In Exercises 27–62, graph the solution set of each system of inequalities or indicate that the system has no solution. 3x+y≤6, 2x−y≤−1, x>−2, y<4

Inequalities are mathematical expressions that show the relationship between two values when they are not equal. They use symbols such as ≤ (less than or equal to), ≥ (greater than or equal to), < (less than), and > (greater than). Understanding how to interpret and manipulate inequalities is crucial for solving systems of inequalities, as it allows us to determine the regions of the coordinate plane that satisfy the given conditions.

Graphing systems of inequalities involves plotting each inequality on a coordinate plane to visualize the solution set. Each inequality divides the plane into two regions, and the solution set is where these regions overlap. It is important to use dashed lines for inequalities that do not include equality (like < or >) and solid lines for those that do (like ≤ or ≥). This graphical representation helps in identifying feasible solutions.

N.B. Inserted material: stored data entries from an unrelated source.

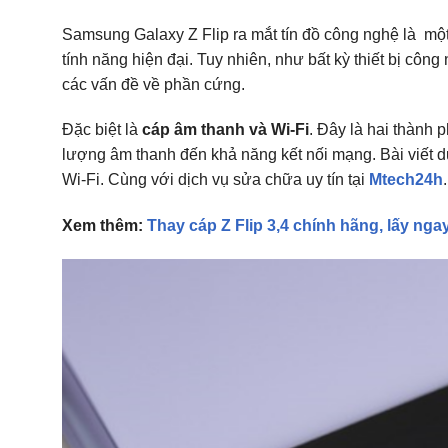
Samsung Galaxy Z Flip ra mắt tín đồ công nghệ là một
tính năng hiện đại. Tuy nhiên, như bất kỳ thiết bị côn
các vấn đề về phần cứng.
Đặc biệt là
cáp âm thanh và Wi-Fi
. Đây là hai thành
lượng âm thanh đến khả năng kết nối mạng. Bài viết d
Wi-Fi. Cùng với dịch vụ sửa chữa uy tín tại
Mtech24h
.
Xem thêm:
Thay cáp Z Flip 3,4 chính hãng, lấy ng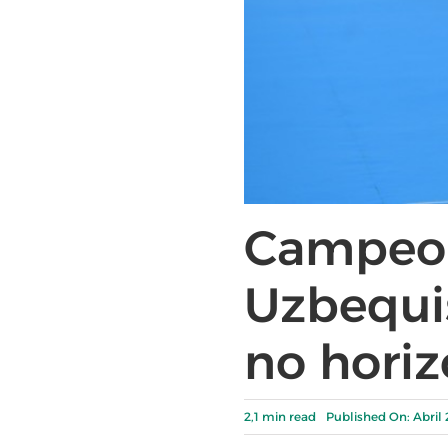
Campeon
Uzbequi
no horiz
2,1 min read
Published On: Abril 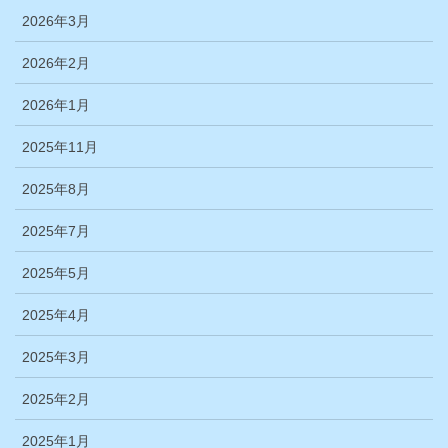
2026年3月
2026年2月
2026年1月
2025年11月
2025年8月
2025年7月
2025年5月
2025年4月
2025年3月
2025年2月
2025年1月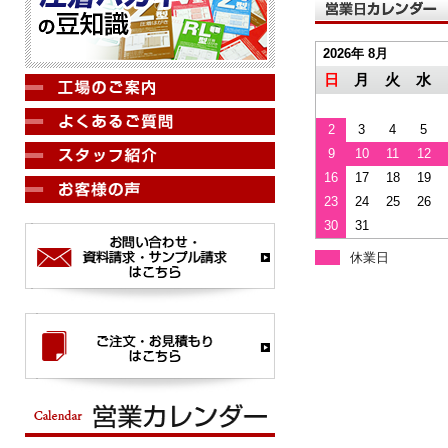
2026年 8月
日
月
火
水
2
3
4
5
9
10
11
12
16
17
18
19
23
24
25
26
30
31
休業日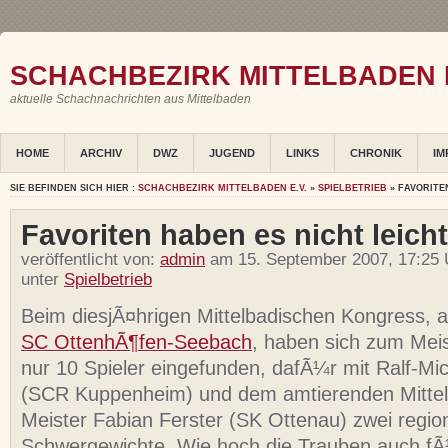
SCHACHBEZIRK MITTELBADEN E
aktuelle Schachnachrichten aus Mittelbaden
HOME
ARCHIV
DWZ
JUGEND
LINKS
CHRONIK
IM
SIE BEFINDEN SICH HIER :
SCHACHBEZIRK MITTELBADEN E.V.
»
SPIELBETRIEB
» FAVORITE
Favoriten haben es nicht leich
veröffentlicht von:
admin
am 15. September 2007, 17:25 
unter
Spielbetrieb
Beim diesjÃ¤hrigen Mittelbadischen Kongress, 
SC OttenhÃ¶fen-Seebach
, haben sich zum Meist
nur 10 Spieler eingefunden, dafÃ¼r mit Ralf-M
(SCR Kuppenheim) und dem amtierenden Mitte
Meister Fabian Ferster (SK Ottenau) zwei regi
Schwergewichte. Wie hoch die Trauben auch fÃ¼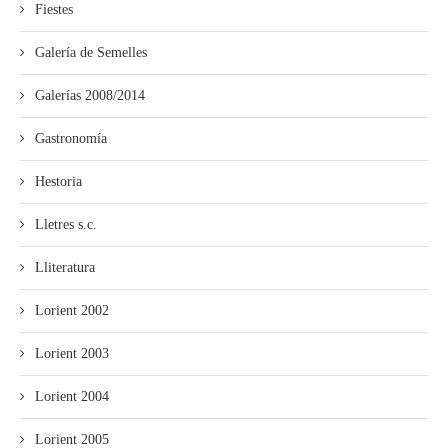
Fiestes
Galería de Semelles
Galerías 2008/2014
Gastronomía
Hestoria
Lletres s.c.
Lliteratura
Lorient 2002
Lorient 2003
Lorient 2004
Lorient 2005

The feasible region is the area on a graph where all the inequalities in a system are satisfied simultaneously. It is typically bounded by the lines representing the inequalities and can be unbounded in some cases. Identifying the feasible region is essential for understanding the solutions to the system, as it visually represents all possible combinations of variable values that meet the criteria set by the inequalities.